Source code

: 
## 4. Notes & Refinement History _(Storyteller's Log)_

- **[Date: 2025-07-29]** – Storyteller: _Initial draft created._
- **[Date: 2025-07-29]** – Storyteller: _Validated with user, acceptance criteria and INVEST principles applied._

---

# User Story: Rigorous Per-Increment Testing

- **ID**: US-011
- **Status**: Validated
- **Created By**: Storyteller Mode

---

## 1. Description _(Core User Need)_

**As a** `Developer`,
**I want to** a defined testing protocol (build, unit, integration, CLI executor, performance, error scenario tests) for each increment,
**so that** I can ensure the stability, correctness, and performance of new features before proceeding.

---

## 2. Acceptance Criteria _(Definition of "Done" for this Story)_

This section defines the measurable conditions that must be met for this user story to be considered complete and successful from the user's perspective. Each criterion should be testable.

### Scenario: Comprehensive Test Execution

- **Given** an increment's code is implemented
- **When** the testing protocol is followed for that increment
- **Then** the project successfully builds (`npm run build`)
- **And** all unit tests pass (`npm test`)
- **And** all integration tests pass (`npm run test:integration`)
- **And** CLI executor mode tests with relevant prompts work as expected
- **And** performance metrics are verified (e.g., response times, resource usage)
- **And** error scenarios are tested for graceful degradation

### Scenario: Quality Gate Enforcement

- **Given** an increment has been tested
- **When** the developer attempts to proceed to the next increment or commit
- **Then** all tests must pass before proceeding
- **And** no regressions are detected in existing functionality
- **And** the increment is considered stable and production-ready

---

■ ■ ■

## What to do
Your response should hold only an exact copy of the lines above, from the one containing "## 1. Description _(Core User Need)_" through the end of the entries.

## Result
## 1. Description _(Core User Need)_

**As a** `Developer`,
**I want to** a defined testing protocol (build, unit, integration, CLI executor, performance, error scenario tests) for each increment,
**so that** I can ensure the stability, correctness, and performance of new features before proceeding.

---

## 2. Acceptance Criteria _(Definition of "Done" for this Story)_

This section defines the measurable conditions that must be met for this user story to be considered complete and successful from the user's perspective. Each criterion should be testable.

### Scenario: Comprehensive Test Execution

- **Given** an increment's code is implemented
- **When** the testing protocol is followed for that increment
- **Then** the project successfully builds (`npm run build`)
- **And** all unit tests pass (`npm test`)
- **And** all integration tests pass (`npm run test:integration`)
- **And** CLI executor mode tests with relevant prompts work as expected
- **And** performance metrics are verified (e.g., response times, resource usage)
- **And** error scenarios are tested for graceful degradation

### Scenario: Quality Gate Enforcement

- **Given** an increment has been tested
- **When** the developer attempts to proceed to the next increment or commit
- **Then** all tests must pass before proceeding
- **And** no regressions are detected in existing functionality
- **And** the increment is considered stable and production-ready

---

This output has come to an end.